Over the last 6 months or so part of the tech team in dotMobi has been working on Instant Mobilizer, a site mobilizer service to help small businesses dip their toes in the waters of the mobile web. One of the big problems with content transcoding is deciding when it should be applied: if there is little hope of it working well another alternative should be offered.
In order to work out when content transcoding is likely to work well or not on a particular site or page, we decided to try out some Bayesian logic. Bayesian logic, named after its creator Reverend Thomas Bayes, appears to have become popular only about 270 years after it was devised, thanks to the invention of email and the subsequent deluge of spam. Thankfully, the advances in computing that made internet email possible have also enabled the application of Bayesian probability in a manner fast enough to be reasonable, an experience Reverend Thomas never lived to see. As ever, new problems and new solutions advance in lockstep.
We trained up a home-grown Bayes implementation using a corpus of human rated known-good and known-bad sites (sites that do/don't transcode well to mobile versions). In our first iteration of the test we used simple HTML tags as the training tokens, and gave the Bayes algorithm no prior knowledge of the world apart from what humans had previously rated as good or bad experiences.

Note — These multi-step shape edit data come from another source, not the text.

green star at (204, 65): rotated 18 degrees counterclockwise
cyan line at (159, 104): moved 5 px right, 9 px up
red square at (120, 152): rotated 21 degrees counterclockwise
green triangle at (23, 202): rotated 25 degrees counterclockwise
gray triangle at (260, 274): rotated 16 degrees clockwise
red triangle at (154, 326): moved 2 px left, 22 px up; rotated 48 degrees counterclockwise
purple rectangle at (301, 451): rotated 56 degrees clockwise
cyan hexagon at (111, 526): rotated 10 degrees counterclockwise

After a good deal of number crunching the following HTML tags emerged as the leading indicators of the likely success of page transcoding:
Good tags
- h4
- blockquote
- dl
- address
Bad tags (the "viagra" of tags):
- frame
- frameset
- noframes
- object
The bad tags are pretty obvious — even on a PC browser frames are usually a usability disaster. The object tag also needs no explanation: there is not much that can be done with a Flash object to make it work well on mobile devices.
The good tags are more interesting:
- h4 – probabably indicates a semantically designed page
- blockquote – tends to be used in "crafted", semantically-designed pages
- dl (definition list) – rarely used tag, mostly used by HTML cognoscenti
- address – ditto
In summary, and this isn't really surprising on hindsight, pages that are semantically (rather than visually) designed lend themselves best to being transcoded into other formats.